- Instructions for the task -
In the text on biotech listings below, copy word for word the part starting with "China Life’s Zhang" and going on through "records any earnings.".

- Supplied text -
········
Drug regulators, both in China and the U.S., usually require three phases of clinical trials to test the safety and effectiveness of medical products, which takes six to 11 years. Around 1 out of 10 projects that pass the first phase eventually put products on the market.
In order to remind investors of the risks of investing in preprofit firms, Chung of HKEX said the bourse will add the suffix “B” to biotech firms’ stock codes.
Other requirements for a Hong Kong listing include a valuation of at least HK$1.5 billion ($191 million) and enough available working capital to cover at least 125% of the group’s costs for at least the next 12 months.
China Life’s Zhang said the valuation should not be a problem, as many Chinese biotech firms are valued at $200 million even at their series B funding round.
But the real problem is how to accurately valuate a company before it records any earnings.
Neither China’s regulators nor its investors have much experience in valuating a biotech company, as they traditionally use a firm’s sales and profit as their main guide, said Zhang Jialin, a senior health care analyst at ICBC International Holdings Ltd.
There are many uncertainties when it comes to a clinical-stage firm’s value, such as research and production costs, potential patient base, market share and prices, which can significantly affect the accuracy of valuation, said Zhang Xiao, vice president of CEC Capital’s health care team.
Making accurate estimations based on what information is available requires strong and solid expertise in health care. U.S. investors have accumulated decades of experience in studying such companies, said Brian Gu, former chairman of JPMorgan’s Asia-Pacific investment banking operation.
········
[Rows from a data source]

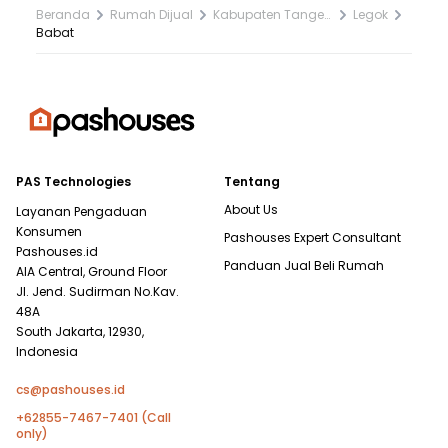
Beranda
Rumah Dijual
Kabupaten Tangerang
Legok
Babat
PAS Technologies
Tentang
About Us
Layanan Pengaduan
Konsumen
Pashouses Expert Consultant
Pashouses.id
Panduan Jual Beli Rumah
AIA Central, Ground Floor
Jl. Jend. Sudirman No.Kav.
48A
South Jakarta, 12930,
Indonesia
cs@pashouses.id
+62855-7467-7401 (Call
only)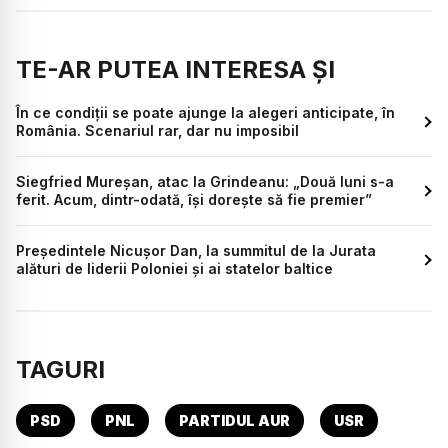
TE-AR PUTEA INTERESA ȘI
În ce condiții se poate ajunge la alegeri anticipate, în
România. Scenariul rar, dar nu imposibil
Siegfried Mureșan, atac la Grindeanu: „Două luni s-a
ferit. Acum, dintr-odată, își dorește să fie premier”
Președintele Nicușor Dan, la summitul de la Jurata
alături de liderii Poloniei și ai statelor baltice
TAGURI
PSD
PNL
PARTIDUL AUR
USR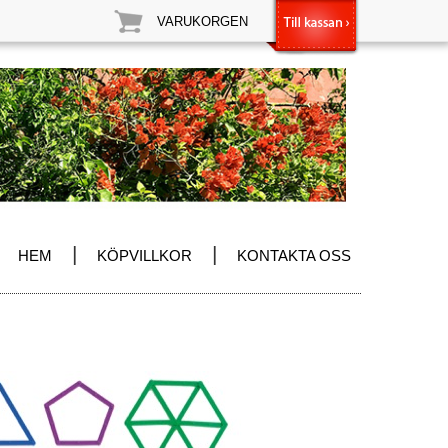
VARUKORGEN
|
|
HEM
KÖPVILLKOR
KONTAKTA OSS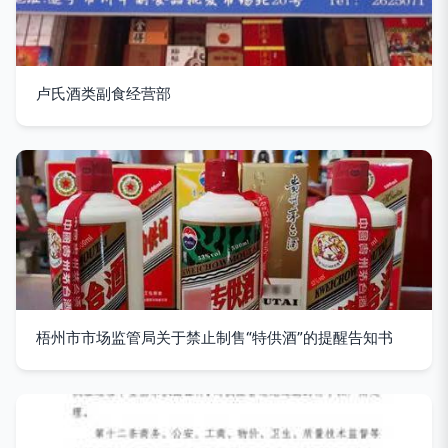
卢氏酒类副食经营部
梧州市市场监管局关于禁止制售“特供酒”的提醒告知书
········
- Solution to this exercise -
China Life’s Zhang said the valuation should not be a problem, as many Chinese biotech firms are valued at $200 million even at their series B funding round.
But the real problem is how to accurately valuate a company before it records any earnings.